Yesterday John Baron MP, the Chairman of the All-Party Parliamentary Group on Cancer, hosted and addressed a Parliamentary reception in the Houses of Parliament for the Less Survivable Cancers Taskforce. The reception was attended by MPs, research funders, GPs and healthcare professionals, and was also addressed by the Cancer Minister, Steve Brine MP.

The reception highlighted the fact that people with the six less survivable cancers – pancreatic, liver, brain, lung, oesophageal and stomach – in the UK have, on average, a 50% less chance of surviving beyond five years compared with patients with one of the 14 more survivable cancers.

John said,

“It is very concerning that someone diagnosed with one of these six cancers – pancreatic, liver, brain, lung, oesophageal and stomach – has, on average, just a 14% chance of living beyond five years after their cancer is detected. Whilst over the last 40 years the five-year survival rate has almost doubled for breast cancer, and tripled for prostate cancer, these six less survivable cancers are more or less as deadly as they were in the 1970s.”

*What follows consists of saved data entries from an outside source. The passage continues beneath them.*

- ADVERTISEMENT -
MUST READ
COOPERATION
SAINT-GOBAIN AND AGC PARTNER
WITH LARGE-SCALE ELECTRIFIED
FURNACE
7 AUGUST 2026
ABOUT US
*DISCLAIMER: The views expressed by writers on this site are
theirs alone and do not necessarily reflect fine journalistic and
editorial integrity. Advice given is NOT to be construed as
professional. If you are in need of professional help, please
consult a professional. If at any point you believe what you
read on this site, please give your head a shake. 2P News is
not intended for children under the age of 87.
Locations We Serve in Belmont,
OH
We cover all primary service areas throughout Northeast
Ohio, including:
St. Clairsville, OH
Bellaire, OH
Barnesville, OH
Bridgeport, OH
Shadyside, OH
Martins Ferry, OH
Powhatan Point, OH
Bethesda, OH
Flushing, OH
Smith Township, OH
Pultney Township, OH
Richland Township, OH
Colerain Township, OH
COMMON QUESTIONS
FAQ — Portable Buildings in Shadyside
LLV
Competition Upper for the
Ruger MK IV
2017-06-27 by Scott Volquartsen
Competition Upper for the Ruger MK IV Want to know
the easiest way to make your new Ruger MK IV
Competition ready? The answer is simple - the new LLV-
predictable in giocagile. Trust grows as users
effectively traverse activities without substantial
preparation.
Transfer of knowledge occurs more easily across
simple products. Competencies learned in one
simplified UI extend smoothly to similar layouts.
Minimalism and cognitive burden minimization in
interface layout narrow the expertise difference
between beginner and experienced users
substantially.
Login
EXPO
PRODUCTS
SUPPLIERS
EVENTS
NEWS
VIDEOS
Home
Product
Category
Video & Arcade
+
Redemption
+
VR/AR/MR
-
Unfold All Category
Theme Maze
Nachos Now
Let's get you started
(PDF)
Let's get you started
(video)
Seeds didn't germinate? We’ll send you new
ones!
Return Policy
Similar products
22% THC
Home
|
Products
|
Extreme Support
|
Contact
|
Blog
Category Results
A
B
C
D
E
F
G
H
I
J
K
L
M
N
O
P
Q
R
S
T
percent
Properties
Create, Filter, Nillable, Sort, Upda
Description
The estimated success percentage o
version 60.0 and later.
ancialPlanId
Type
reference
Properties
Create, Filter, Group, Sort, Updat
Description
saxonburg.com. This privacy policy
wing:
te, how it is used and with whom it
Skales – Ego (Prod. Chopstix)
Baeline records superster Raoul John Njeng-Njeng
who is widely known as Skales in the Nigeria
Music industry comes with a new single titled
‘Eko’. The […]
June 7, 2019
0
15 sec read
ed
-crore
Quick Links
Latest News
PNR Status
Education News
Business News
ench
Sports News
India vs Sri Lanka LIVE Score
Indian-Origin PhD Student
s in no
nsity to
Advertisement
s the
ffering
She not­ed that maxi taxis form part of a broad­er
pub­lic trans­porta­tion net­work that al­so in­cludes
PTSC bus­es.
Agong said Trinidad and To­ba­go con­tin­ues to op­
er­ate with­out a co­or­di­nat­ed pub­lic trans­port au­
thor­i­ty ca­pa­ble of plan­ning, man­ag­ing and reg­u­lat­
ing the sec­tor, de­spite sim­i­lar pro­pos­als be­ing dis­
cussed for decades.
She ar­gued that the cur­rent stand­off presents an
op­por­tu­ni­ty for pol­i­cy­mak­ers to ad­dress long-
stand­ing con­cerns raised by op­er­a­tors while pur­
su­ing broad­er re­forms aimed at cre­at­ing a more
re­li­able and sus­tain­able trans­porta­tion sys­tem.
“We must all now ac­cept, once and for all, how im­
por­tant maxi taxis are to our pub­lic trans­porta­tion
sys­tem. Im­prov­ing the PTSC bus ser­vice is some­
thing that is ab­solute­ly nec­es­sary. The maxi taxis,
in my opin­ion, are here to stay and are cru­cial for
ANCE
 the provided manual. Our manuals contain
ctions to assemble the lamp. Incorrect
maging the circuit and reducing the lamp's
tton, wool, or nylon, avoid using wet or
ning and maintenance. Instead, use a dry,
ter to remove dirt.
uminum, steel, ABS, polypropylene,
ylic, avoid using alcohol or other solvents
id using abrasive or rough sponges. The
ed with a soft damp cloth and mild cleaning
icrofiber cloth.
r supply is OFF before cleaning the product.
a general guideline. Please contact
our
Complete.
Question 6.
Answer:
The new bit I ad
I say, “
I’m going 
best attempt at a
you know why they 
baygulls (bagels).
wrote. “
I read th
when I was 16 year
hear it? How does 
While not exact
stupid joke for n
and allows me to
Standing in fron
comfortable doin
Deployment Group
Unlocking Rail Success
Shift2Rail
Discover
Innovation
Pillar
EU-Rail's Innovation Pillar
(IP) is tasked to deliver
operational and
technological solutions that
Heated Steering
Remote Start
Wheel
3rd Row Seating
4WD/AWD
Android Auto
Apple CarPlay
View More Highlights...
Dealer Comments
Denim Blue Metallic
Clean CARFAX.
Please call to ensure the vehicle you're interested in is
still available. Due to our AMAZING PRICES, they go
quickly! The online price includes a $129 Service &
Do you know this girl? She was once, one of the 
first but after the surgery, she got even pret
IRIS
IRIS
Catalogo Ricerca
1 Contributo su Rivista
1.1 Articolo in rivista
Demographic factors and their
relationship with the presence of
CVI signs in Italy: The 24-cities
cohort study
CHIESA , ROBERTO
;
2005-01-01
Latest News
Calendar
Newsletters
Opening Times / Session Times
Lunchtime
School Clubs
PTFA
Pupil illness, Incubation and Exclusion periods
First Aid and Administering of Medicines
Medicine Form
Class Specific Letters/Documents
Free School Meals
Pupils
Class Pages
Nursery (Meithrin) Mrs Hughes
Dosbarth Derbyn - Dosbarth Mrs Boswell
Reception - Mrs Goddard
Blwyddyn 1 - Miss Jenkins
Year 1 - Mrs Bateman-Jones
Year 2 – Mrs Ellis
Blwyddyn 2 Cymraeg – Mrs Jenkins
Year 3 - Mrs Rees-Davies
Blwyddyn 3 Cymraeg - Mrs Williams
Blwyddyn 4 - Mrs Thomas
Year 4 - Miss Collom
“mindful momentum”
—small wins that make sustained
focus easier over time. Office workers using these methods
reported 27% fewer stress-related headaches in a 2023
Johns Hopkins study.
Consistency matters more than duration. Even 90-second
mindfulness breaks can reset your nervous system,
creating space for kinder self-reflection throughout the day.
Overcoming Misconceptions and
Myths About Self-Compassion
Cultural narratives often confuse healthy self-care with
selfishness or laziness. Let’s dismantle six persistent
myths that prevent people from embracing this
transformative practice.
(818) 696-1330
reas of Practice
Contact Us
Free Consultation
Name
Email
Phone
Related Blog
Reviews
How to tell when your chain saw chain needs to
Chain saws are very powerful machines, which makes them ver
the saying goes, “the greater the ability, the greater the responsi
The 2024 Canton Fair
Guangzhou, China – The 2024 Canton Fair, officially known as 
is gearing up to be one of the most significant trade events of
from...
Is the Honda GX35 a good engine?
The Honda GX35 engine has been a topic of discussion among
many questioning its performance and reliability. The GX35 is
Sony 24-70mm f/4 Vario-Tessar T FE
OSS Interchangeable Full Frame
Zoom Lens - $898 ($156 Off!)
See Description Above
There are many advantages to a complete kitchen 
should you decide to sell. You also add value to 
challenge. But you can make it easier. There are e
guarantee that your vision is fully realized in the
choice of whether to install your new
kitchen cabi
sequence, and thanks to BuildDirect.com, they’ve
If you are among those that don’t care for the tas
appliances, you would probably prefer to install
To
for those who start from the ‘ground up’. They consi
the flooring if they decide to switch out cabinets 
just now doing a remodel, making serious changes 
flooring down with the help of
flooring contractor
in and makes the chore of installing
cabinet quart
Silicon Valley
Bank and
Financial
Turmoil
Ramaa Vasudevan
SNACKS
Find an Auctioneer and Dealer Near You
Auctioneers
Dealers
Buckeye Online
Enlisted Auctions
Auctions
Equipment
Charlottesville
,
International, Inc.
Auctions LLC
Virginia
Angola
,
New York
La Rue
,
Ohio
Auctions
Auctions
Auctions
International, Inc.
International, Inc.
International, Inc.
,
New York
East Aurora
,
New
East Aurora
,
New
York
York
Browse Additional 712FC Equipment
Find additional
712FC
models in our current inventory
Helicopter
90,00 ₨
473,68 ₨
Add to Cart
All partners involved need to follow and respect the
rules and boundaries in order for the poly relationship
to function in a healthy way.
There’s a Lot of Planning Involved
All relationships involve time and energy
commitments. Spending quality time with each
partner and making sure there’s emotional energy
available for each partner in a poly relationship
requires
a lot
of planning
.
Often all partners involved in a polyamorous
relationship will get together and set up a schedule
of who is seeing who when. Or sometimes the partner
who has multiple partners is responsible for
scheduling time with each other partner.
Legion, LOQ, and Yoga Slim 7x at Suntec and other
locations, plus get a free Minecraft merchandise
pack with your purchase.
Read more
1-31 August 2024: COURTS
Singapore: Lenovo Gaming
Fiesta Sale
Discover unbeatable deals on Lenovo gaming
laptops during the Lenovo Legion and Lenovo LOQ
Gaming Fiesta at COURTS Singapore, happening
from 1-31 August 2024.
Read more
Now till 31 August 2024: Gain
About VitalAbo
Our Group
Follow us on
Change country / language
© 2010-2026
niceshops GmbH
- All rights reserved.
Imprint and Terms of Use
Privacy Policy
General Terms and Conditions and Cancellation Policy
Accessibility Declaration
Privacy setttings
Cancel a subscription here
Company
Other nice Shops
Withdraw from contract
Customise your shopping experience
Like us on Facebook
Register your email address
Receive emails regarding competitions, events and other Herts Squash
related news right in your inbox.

“The APPGC’s success in getting NHS England to focus on Clinical Commissioning Groups’ one year cancer survival rates should encourage earlier diagnosis for all cancers. However, we need to do more to ensure that these less survivable cancers, as with rarer cancers generally, receive the appropriate attention, particularly when it comes to research funding, improving diagnosis and treatment.”